Moving forward, the homelessness authority will work with the city’s Office of Emergency Management to determine when to activate extreme weather resources. But that work will look very similar to years past, said Anne Martens, spokesperson for the authority.
The authority will inherit 15 days and 100 shelter beds’ worth of backup capacity, and can negotiate with the city for more as needed.
In addition to emergency shelter resources, the city of Seattle is adding 380 new, permanent shelter beds by the end of 2021.
An increase in permanent shelter resources — ranging from hotel rooms and new tiny house villages to 24/7 enhanced shelter and more — will allow more people to come inside for good this winter, said Kevin Mundt, spokesperson for the city.

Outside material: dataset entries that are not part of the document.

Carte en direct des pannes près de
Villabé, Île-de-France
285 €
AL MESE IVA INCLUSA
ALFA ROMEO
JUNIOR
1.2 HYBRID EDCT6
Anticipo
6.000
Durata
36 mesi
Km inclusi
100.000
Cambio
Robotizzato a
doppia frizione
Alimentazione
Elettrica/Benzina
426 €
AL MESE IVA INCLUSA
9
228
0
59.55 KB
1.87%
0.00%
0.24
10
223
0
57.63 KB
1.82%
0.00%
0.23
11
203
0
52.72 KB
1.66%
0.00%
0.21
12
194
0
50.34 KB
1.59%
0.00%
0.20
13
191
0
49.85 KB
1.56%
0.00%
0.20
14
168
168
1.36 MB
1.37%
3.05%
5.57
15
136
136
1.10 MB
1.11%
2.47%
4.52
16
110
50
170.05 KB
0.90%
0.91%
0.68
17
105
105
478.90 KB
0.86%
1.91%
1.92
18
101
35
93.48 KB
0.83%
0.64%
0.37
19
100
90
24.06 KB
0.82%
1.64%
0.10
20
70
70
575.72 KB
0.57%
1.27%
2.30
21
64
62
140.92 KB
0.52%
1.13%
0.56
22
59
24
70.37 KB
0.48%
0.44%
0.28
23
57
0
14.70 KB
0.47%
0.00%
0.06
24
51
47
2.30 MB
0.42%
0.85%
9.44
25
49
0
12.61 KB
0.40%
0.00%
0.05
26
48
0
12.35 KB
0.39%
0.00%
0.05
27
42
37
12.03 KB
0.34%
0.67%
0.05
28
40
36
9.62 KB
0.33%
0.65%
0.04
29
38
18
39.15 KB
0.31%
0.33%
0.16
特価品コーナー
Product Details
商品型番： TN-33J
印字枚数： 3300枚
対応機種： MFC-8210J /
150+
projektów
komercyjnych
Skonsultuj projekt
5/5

Often, long-term shelter can come with more rules, requirements and time-intensive paperwork than emergency shelters that have fewer requirements. During the pandemic, many people in shelter have been staying longer, creating fewer spaces for new people to come in.
The severe weather shelters, similar to the more permanent ones, must be staffed round-the-clock and prepared to support anyone who enters.
“The biggest challenge right now, as with every other caring profession, is in staffing,” Martens said in an email statement. “Providers are understaffed (and underpaid) to begin with, and taking on a severe weather shelter further taxes their capacity.”